Second, a healthy economy more effectively allows for the wide-scale implementation of proactive initiatives for the good of others. This is where I want to spend my time—focusing on things that do good for people on a large scale, both physically and spiritually. The multi-faceted creative initiatives that are enabled by a healthy economy include both the initiatives of for-profit businesses as well as the social and spiritual good that non-profit organizations are able to do.

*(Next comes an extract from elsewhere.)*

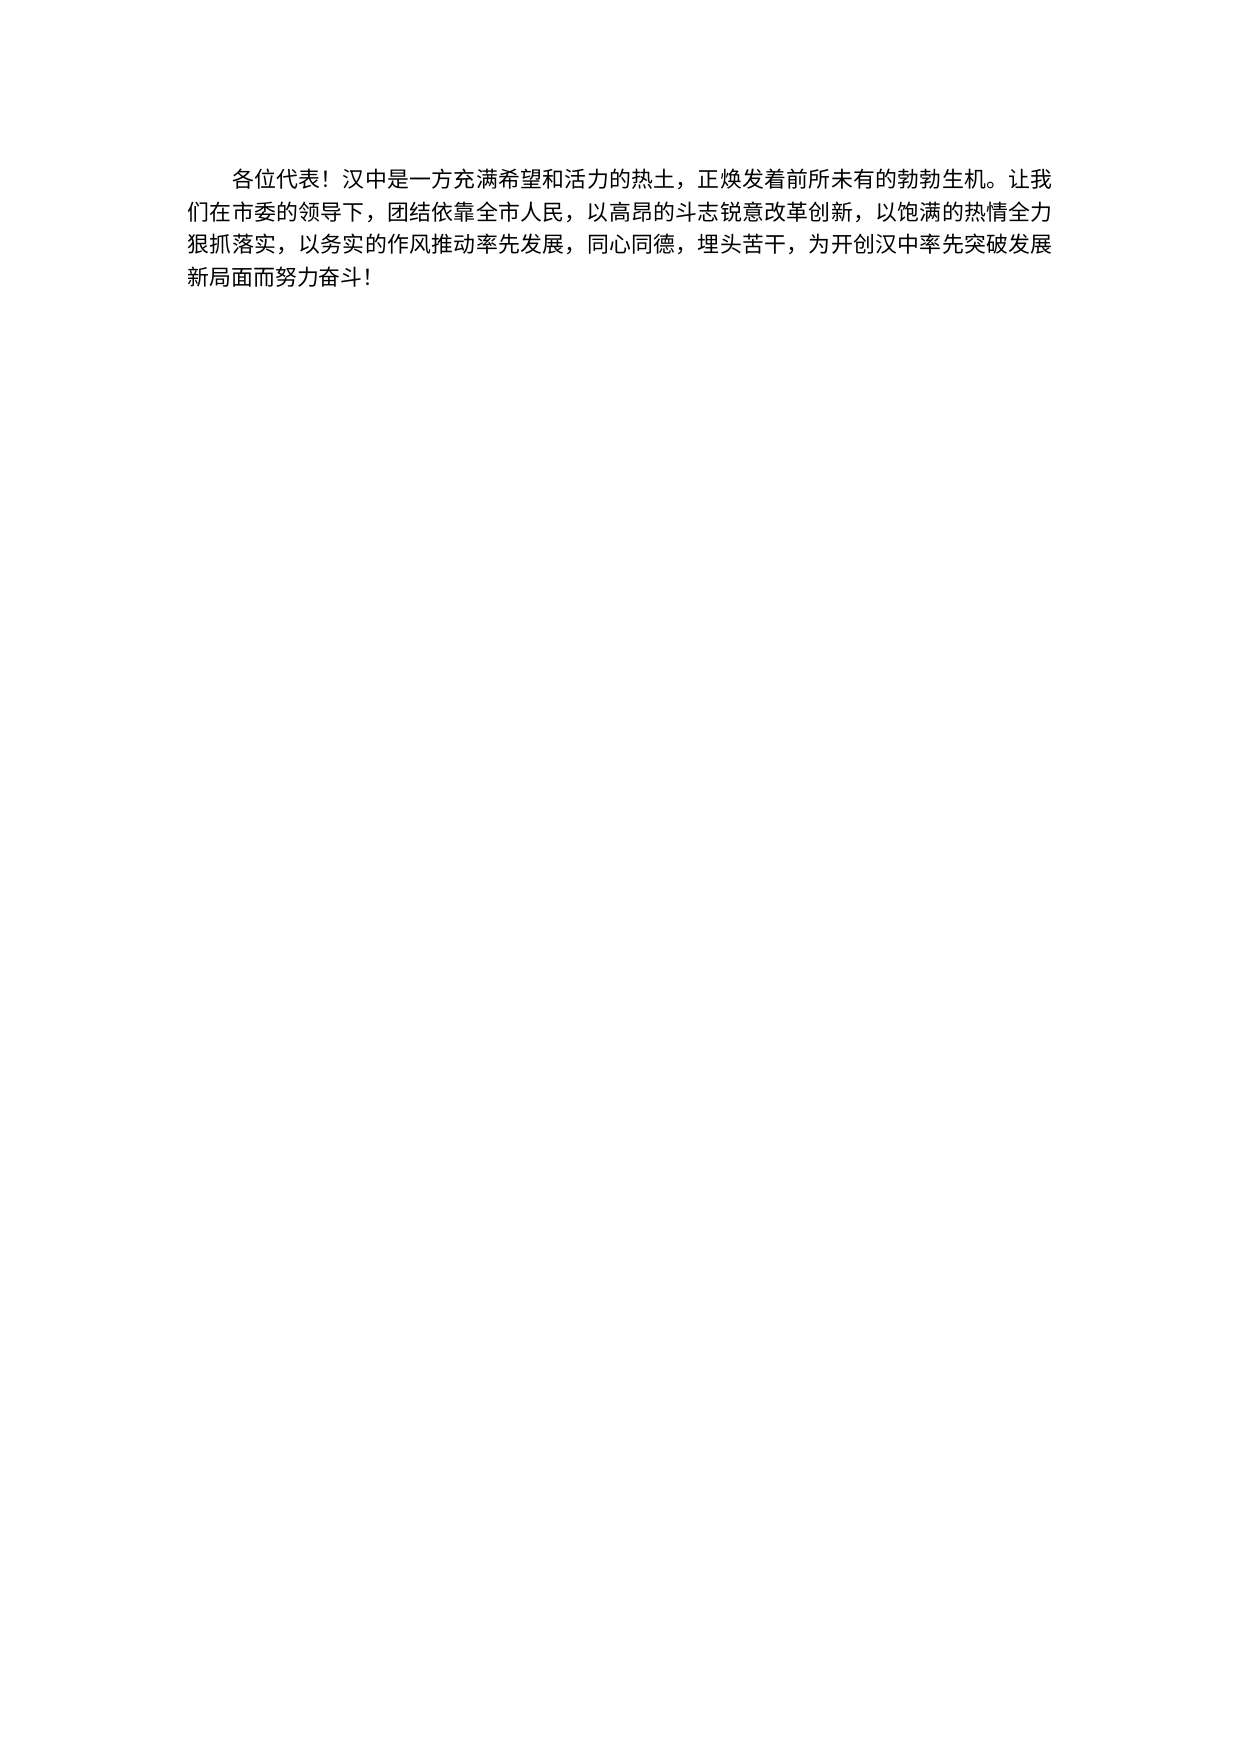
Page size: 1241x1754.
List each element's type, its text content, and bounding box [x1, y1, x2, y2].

It is absolutely true that God does good through times of hardship and not just health. This is not just true, but glorious. Yet this does not give us reason as Christians to be nonchalant about whether hardship comes. We are to guide our actions and desires by God’s will of command, which is to seek our nation’s (and the world’s) welfare, just as God commanded Jeremiah: “But seek the welfare of the city where I have sent you into exile, and pray to the Lord on its behalf, for in its welfare you will find your welfare (Jeremiah 29:7).

Economics is something that all Christians should care about. Read the Bible first, then think about how the Bible can be applied to economics. What is your plan to serve God, and how does the state of the economy help or hurt your plan? What can you do to make the economy stronger? How can you convince others to share that goal?